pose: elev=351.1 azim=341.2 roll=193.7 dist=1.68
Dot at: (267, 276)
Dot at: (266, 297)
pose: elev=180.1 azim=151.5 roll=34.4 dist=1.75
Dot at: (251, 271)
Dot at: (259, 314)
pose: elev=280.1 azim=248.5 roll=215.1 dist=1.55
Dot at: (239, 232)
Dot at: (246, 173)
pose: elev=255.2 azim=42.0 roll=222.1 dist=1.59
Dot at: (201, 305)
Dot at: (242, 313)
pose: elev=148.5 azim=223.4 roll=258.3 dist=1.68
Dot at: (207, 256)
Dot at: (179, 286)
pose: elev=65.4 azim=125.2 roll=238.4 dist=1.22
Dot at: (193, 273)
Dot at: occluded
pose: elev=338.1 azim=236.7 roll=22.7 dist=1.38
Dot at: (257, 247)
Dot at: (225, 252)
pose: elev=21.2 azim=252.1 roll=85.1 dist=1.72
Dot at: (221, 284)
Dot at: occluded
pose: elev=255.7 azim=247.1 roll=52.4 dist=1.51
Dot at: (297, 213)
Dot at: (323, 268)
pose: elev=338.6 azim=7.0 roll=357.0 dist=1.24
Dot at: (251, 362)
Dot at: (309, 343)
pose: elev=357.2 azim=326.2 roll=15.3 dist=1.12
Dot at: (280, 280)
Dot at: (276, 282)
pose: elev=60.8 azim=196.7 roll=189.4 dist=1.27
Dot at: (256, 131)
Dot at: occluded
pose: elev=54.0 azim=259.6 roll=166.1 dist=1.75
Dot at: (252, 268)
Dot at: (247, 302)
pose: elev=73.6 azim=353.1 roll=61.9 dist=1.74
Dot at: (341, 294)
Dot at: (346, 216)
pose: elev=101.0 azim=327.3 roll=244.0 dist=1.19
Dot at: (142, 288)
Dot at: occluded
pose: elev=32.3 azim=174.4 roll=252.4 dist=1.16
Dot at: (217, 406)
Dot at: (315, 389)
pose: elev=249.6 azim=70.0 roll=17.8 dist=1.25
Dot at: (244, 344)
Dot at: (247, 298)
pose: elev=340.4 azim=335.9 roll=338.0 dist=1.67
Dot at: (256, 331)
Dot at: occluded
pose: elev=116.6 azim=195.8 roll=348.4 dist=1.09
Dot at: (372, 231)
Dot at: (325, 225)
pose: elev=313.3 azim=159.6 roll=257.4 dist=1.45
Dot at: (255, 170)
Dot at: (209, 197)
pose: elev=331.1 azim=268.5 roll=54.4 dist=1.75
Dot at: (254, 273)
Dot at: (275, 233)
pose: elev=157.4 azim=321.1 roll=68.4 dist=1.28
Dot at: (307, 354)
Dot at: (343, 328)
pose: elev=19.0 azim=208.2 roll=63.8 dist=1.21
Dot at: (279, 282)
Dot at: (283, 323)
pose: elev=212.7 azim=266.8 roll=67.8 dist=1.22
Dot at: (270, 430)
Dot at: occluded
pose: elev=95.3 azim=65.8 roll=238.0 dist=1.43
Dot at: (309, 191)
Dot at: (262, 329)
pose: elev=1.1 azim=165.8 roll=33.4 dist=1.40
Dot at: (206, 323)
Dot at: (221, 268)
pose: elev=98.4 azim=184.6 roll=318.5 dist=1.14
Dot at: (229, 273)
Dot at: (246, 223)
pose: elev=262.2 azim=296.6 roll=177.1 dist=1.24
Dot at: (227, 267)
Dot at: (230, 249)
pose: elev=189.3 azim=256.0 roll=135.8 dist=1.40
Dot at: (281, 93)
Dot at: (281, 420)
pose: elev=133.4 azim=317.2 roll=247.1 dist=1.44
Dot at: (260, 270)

WHAT IS ASKED:
Copy out the part of the data above that opens with the line containing "pose: elev=338.1 azim=236.7" and closes with the line containing "Dot at: (247, 298)", both lines included.

COMPLETED EXERCISE:
pose: elev=338.1 azim=236.7 roll=22.7 dist=1.38
Dot at: (257, 247)
Dot at: (225, 252)
pose: elev=21.2 azim=252.1 roll=85.1 dist=1.72
Dot at: (221, 284)
Dot at: occluded
pose: elev=255.7 azim=247.1 roll=52.4 dist=1.51
Dot at: (297, 213)
Dot at: (323, 268)
pose: elev=338.6 azim=7.0 roll=357.0 dist=1.24
Dot at: (251, 362)
Dot at: (309, 343)
pose: elev=357.2 azim=326.2 roll=15.3 dist=1.12
Dot at: (280, 280)
Dot at: (276, 282)
pose: elev=60.8 azim=196.7 roll=189.4 dist=1.27
Dot at: (256, 131)
Dot at: occluded
pose: elev=54.0 azim=259.6 roll=166.1 dist=1.75
Dot at: (252, 268)
Dot at: (247, 302)
pose: elev=73.6 azim=353.1 roll=61.9 dist=1.74
Dot at: (341, 294)
Dot at: (346, 216)
pose: elev=101.0 azim=327.3 roll=244.0 dist=1.19
Dot at: (142, 288)
Dot at: occluded
pose: elev=32.3 azim=174.4 roll=252.4 dist=1.16
Dot at: (217, 406)
Dot at: (315, 389)
pose: elev=249.6 azim=70.0 roll=17.8 dist=1.25
Dot at: (244, 344)
Dot at: (247, 298)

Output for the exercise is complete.